Written task: Transcribe, word for word, the stretch of the grammar guide below that starts with the words containing "You see the" and finishes with "in that sentence.".

“Made” is usually a verb (past tense or past participle of “make”), but it can act like an adjective when it describes a noun.
You see the word made all over: “made dinner,” “made of steel,” “made up,” “made ready.” It feels simple until you have to label its part of speech on a worksheet or in a lesson plan. If you’re asking what part of speech is made, you’re in the right spot. The trick is to stop staring at the word and start watching the job it’s doing in that sentence.
This guide gives you a clean way to tag made correctly, with tests you can run in seconds and sentence patterns you’ll meet in real writing.
What part of speech is made? In plain grammar terms
In most sentences, made belongs to the verb family because it’s a form of the verb make. It can show past time (“I made coffee”) or team up with a helper verb like have or be (“I have made coffee,” “Coffee was made”).

Information shown:
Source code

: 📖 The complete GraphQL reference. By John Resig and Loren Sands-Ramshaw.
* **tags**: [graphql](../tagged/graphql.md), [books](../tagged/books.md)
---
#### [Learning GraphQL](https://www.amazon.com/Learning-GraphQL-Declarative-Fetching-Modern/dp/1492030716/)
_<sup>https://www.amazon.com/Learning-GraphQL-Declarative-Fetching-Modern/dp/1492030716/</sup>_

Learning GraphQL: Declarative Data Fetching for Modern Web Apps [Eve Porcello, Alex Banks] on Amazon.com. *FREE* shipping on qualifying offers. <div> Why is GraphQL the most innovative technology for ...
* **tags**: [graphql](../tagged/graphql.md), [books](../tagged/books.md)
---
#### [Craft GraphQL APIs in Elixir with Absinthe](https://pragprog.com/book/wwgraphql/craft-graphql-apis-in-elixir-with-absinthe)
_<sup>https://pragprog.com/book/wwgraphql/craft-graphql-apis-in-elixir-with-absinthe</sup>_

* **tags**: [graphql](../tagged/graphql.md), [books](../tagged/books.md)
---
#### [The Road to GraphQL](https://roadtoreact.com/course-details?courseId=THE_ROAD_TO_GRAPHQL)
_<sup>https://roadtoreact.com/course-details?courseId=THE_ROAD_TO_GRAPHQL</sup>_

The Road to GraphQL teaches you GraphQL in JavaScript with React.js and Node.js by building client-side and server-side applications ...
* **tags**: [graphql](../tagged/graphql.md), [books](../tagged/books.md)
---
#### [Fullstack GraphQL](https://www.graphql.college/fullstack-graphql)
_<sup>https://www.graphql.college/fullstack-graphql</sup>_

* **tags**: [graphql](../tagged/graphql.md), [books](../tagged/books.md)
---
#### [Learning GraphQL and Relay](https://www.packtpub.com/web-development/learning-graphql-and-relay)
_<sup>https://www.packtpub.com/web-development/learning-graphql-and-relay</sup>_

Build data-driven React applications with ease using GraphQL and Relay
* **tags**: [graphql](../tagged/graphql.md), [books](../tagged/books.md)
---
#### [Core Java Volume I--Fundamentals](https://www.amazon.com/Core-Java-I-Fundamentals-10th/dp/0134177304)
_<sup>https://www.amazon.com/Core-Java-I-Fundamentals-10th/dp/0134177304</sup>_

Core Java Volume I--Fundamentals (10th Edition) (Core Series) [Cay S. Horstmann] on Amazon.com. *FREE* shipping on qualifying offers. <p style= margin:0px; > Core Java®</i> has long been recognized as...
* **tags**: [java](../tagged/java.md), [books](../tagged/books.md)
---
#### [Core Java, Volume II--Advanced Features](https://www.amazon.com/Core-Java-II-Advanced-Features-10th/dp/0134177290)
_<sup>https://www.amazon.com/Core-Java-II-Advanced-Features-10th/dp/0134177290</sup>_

Solution:
You see the word made all over: “made dinner,” “made of steel,” “made up,” “made ready.” It feels simple until you have to label its part of speech on a worksheet or in a lesson plan. If you’re asking what part of speech is made, you’re in the right spot. The trick is to stop staring at the word and start watching the job it’s doing in that sentence.